Het recht op werk van waarde

Met dank overgenomen van L.F. (Lodewijk) Asscher i, gepubliceerd op dinsdag 18 oktober 2016.

Het was een gesprek dat ik niet gauw zal vergeten. Met Norbert, een nuchtere Nederlander die maar gewoon met de deur in huis viel. Hij was net weduwnaar geworden. Zijn vrouw was in het kraambed gestorven. Een uur na de geboorte van hun tweede kind. In één klap stond hij er alleen voor. Met een zoontje van vier en een baby.

Zijn werkgever was de kwaadste niet, maar Norbert kon niet al te lang en al te vaak thuisblijven. Met hulp van familie en vrienden wist hij het nét te redden, maar hij had één verzoek. Voor latere lotgenoten. Zou het in zo’n tragische situatie niet mogelijk zijn om het bevallingsverlof van de moeder, de overleden moeder, aan de vader over te dragen?

Het leek me een redelijk en rechtvaardig verzoek. Er zijn mensen die denken: ‘Laat iemand zich in zo’n situatie gewoon ziek melden.’ Er zijn ook mensen die denken: ‘Laat de overheid zich daar niet mee bemoeien. We hebben al veel te veel regels in dit land. ’

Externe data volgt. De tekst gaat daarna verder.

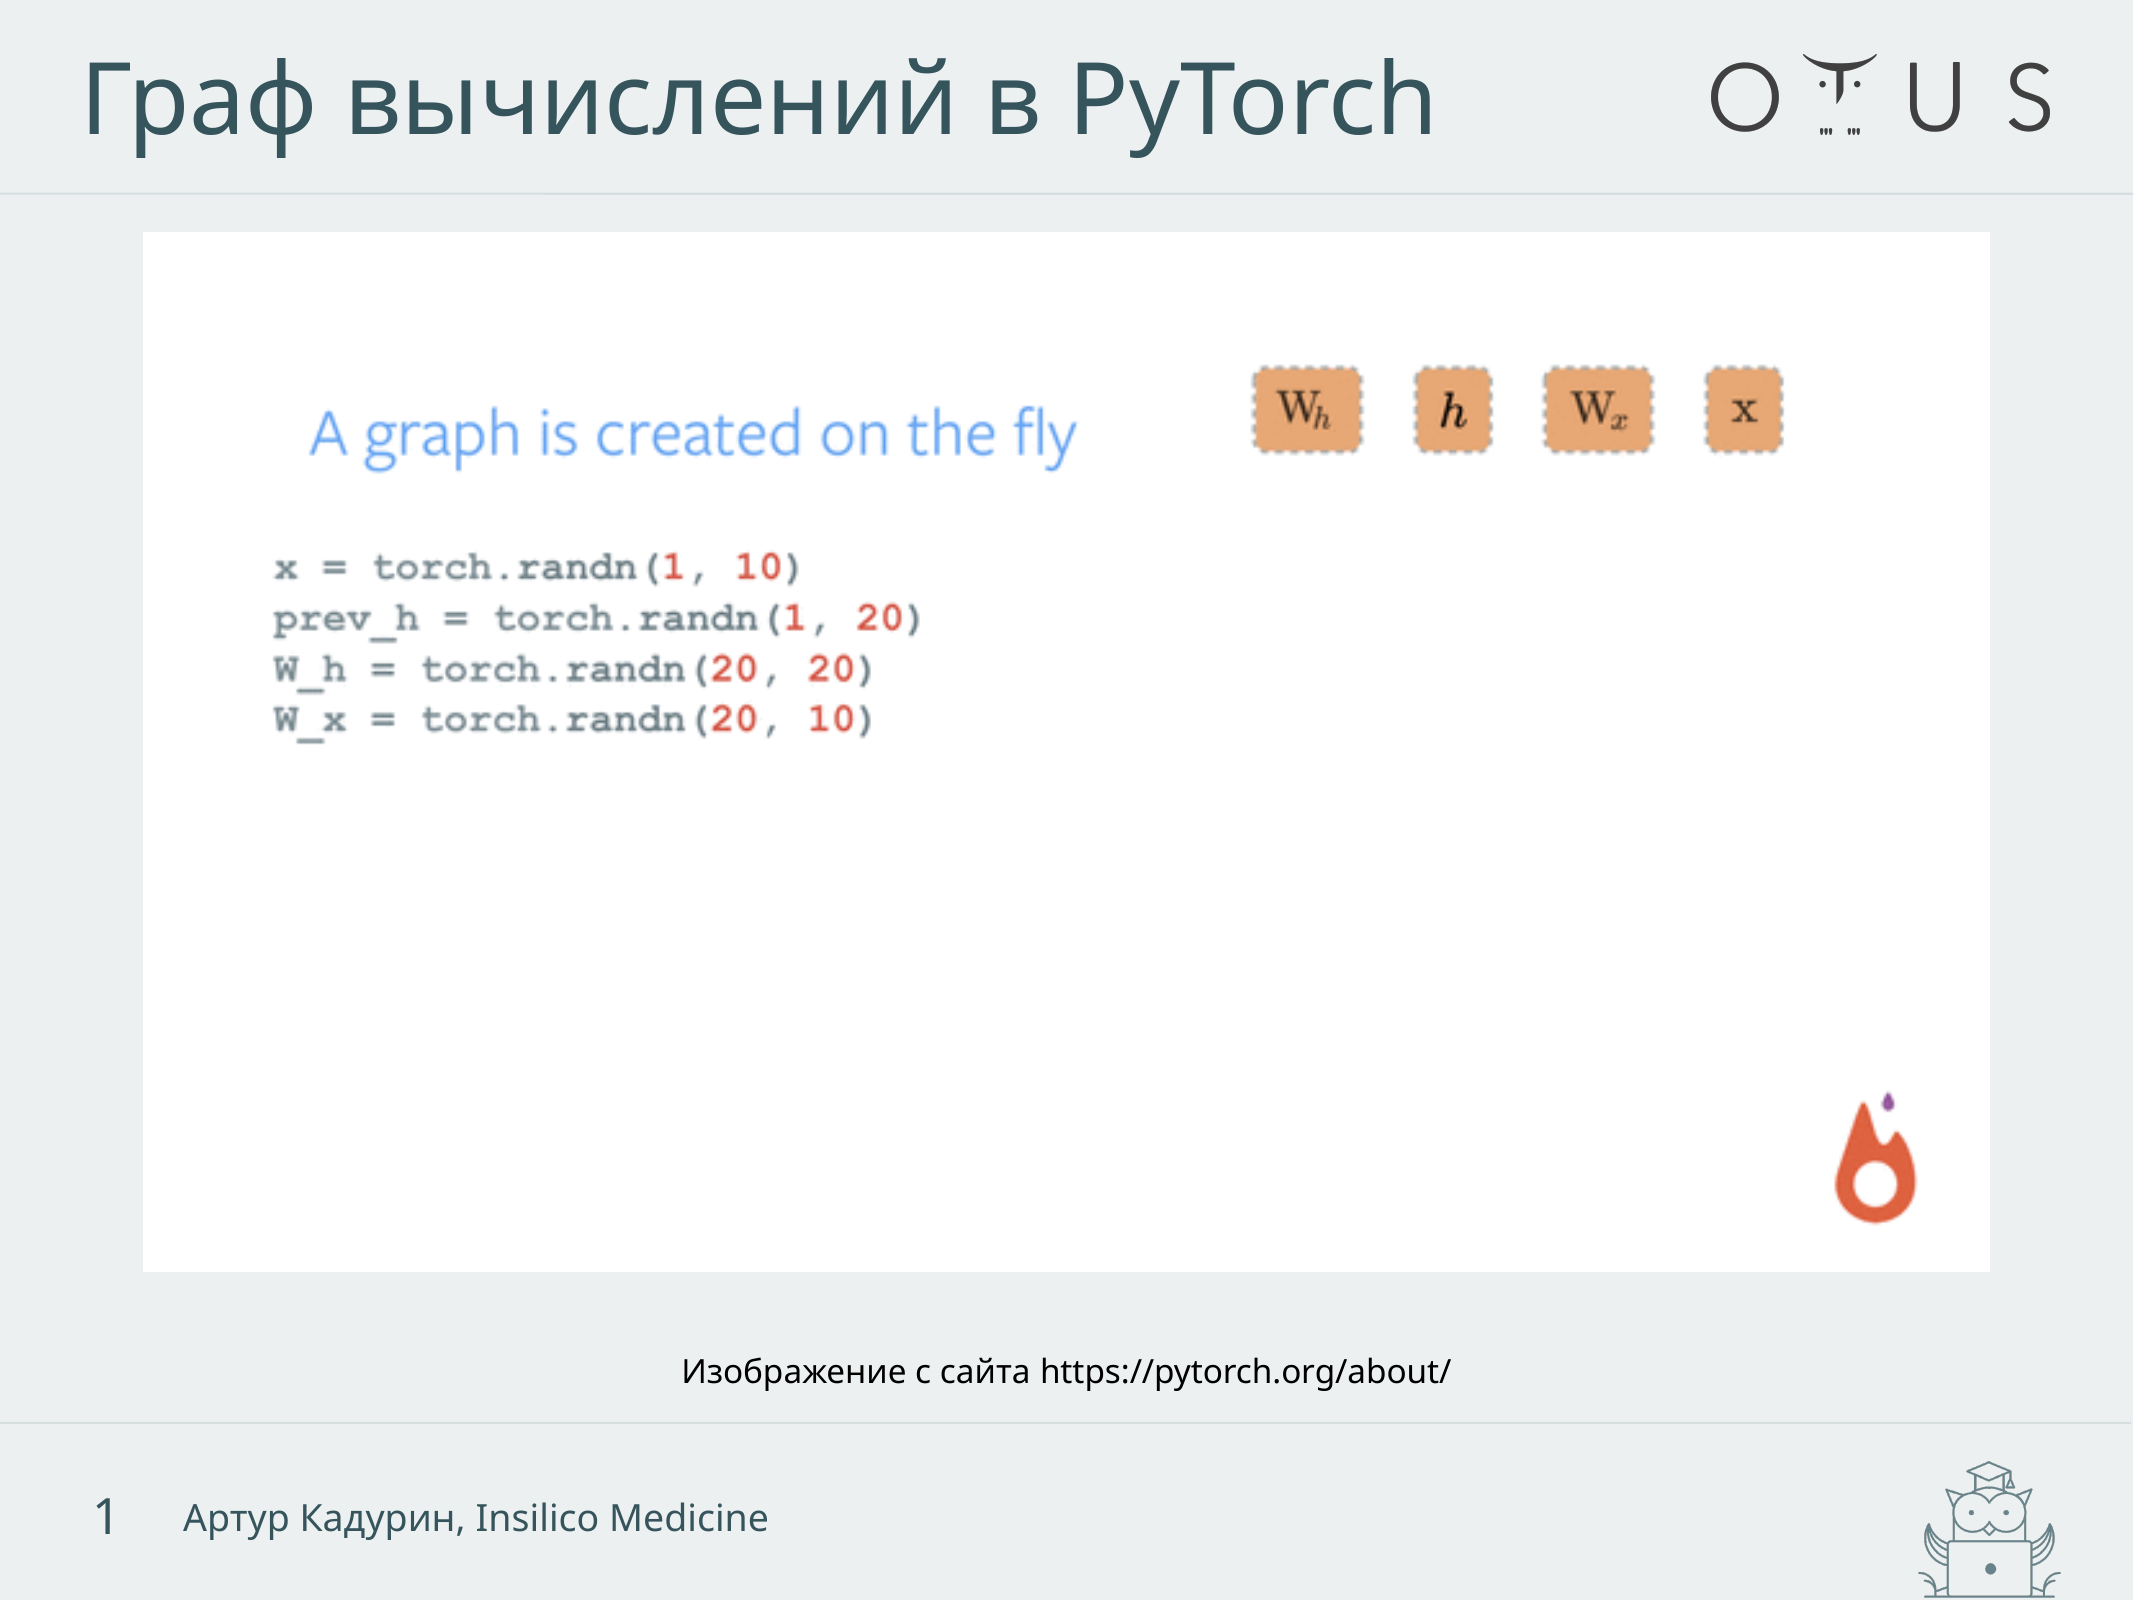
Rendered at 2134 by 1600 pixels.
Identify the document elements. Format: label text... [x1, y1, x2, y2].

picture [1711, 54, 2050, 135]
picture [143, 232, 1990, 1272]
picture [1918, 1461, 2061, 1598]
text_box 1 [83, 1476, 143, 1553]
text_box Граф вычислений в PyTorch [72, 26, 1447, 163]
text_box Изображение с сайта https://pytorch.org/about/ [666, 1343, 1467, 1398]
text_box Артур Кадурин, Insilico Medicine [174, 1485, 778, 1548]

Norbert was er de man niet naar om zich ziek te melden; ik wilde het in overleg met sociale partners regelen. Met steun van het parlement is het nu wettelijk geregeld. Zodat vaders zich na zo’n tragedie volledig kunnen richten op wat op dat moment het allerbelangrijkst is: de rouw om hun vrouw, de zorg voor hun kind.

Ik ga ervan uit dat de meeste werkgevers zich in zo’n situatie menselijk en meelevend zullen opstellen, maar ik vind niet dat werknemers die het overkomt, afhankelijk moeten zijn van het mededogen van hun werkgever.

Dat is ook het wezen van onze sociale wetgeving: we willen niet dat werknemers met de pet in hun hand moeten vragen om iets waar ze recht op horen te hebben.

We willen niet dat werknemers met de pet in hun hand moeten vragen om iets waar ze recht op horen te hebben.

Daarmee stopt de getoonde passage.